Dataset records:
------------------------------
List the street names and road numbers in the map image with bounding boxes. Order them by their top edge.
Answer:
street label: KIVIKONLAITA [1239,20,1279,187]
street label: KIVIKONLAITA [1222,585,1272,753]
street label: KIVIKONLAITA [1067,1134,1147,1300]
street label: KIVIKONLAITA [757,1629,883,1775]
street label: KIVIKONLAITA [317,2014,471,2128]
------------------------------
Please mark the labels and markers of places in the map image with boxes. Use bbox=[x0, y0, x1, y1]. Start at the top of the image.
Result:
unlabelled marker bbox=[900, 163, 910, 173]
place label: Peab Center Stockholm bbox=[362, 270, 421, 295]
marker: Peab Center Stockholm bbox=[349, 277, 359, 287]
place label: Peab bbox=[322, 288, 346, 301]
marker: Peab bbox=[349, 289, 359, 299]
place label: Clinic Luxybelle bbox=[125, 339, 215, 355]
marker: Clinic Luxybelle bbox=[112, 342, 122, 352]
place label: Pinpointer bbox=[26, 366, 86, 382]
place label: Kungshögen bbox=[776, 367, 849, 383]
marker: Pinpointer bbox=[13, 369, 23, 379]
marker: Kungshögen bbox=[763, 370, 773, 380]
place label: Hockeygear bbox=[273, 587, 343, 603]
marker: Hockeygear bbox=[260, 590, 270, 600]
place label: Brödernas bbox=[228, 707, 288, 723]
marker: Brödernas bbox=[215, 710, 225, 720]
------------------------------
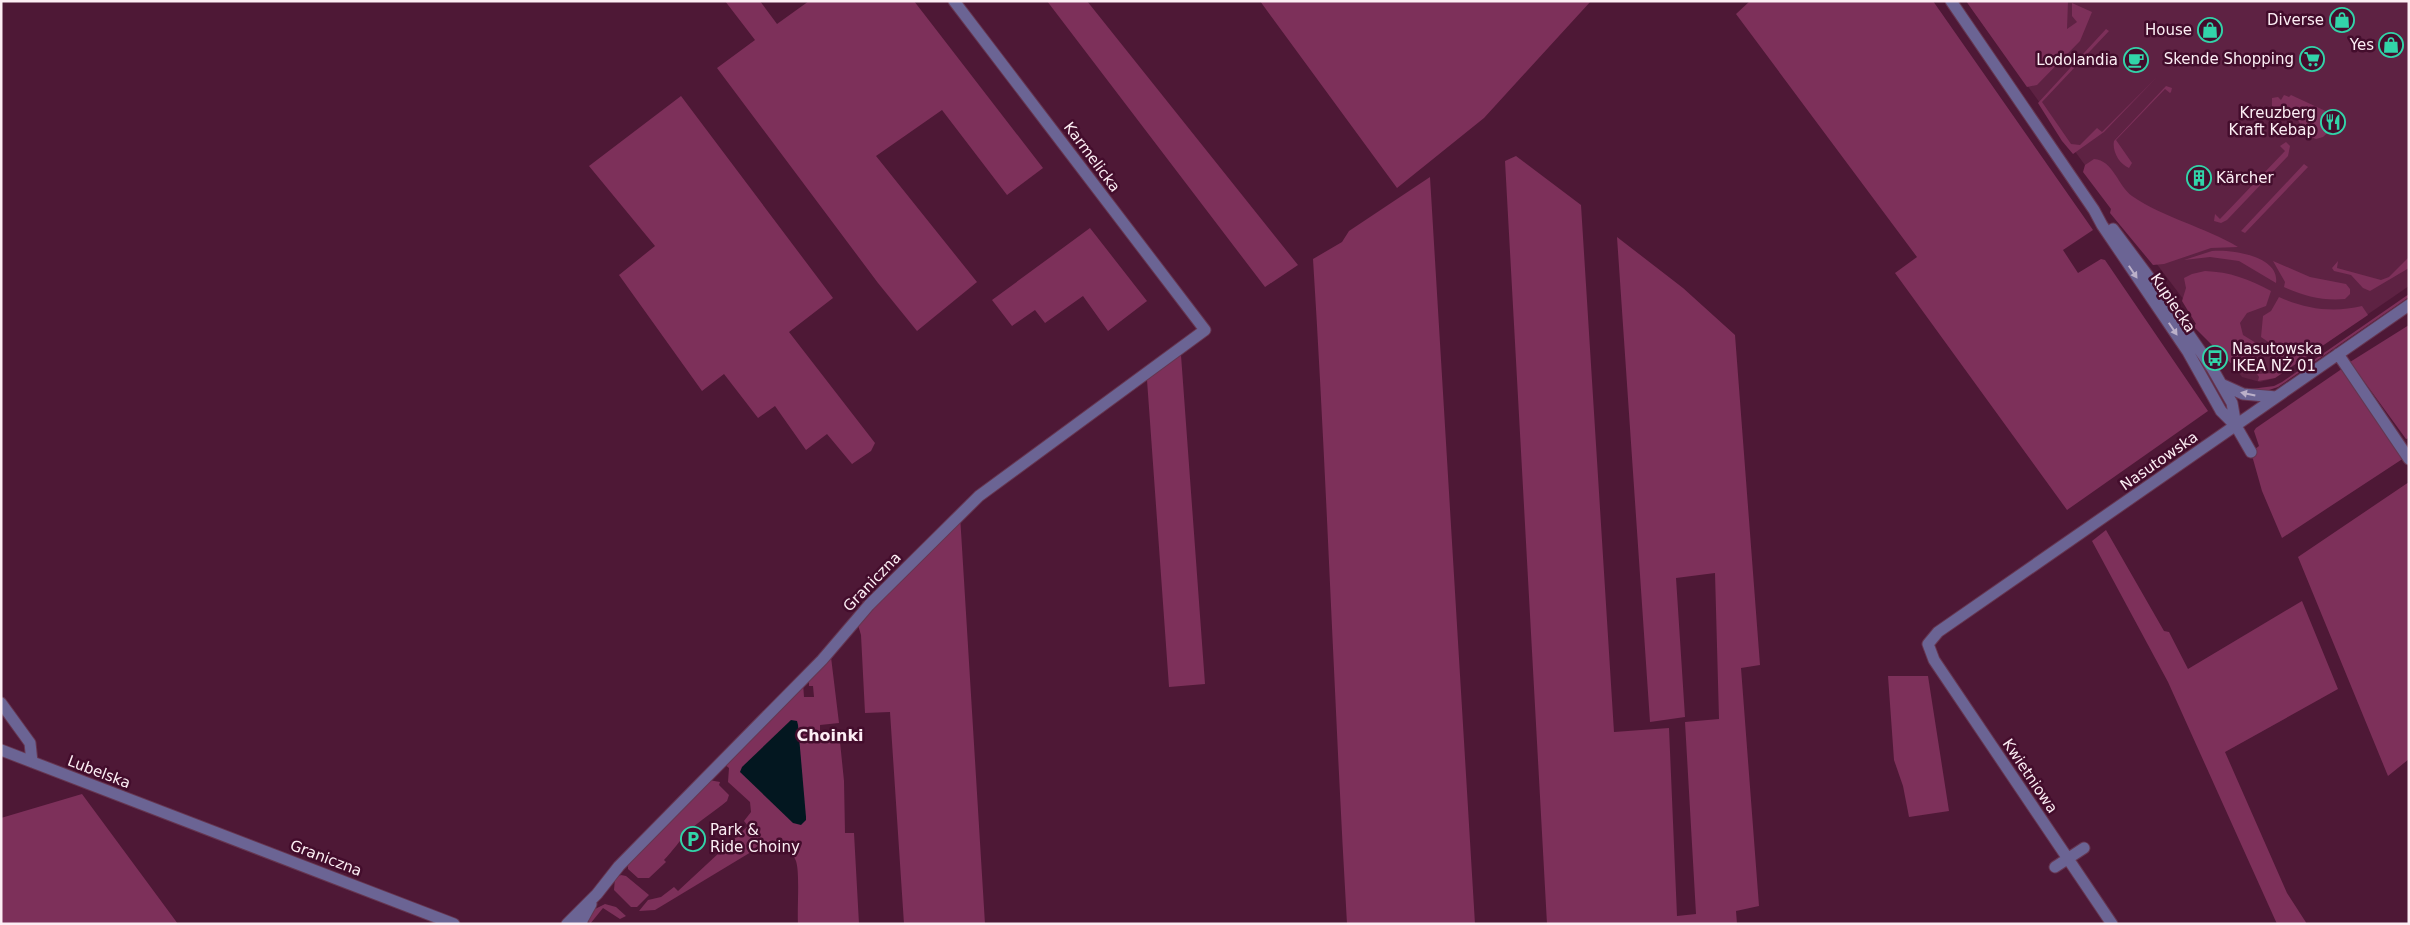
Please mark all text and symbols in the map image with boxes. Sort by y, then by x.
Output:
------------------------------
Exercise instructions: Pull out all lines from the entries above that include the word "image".

Solution to this problem:
List the street names and road numbers in the map image with bounding boxes. Order them by their top edge.
Please mark the labels and markers of places in the map image with boxes. Use bbox=[x0, y0, x1, y1]. Start at the top of the image.
Please mark all text and symbols in the map image with boxes. Sort by y, then by x.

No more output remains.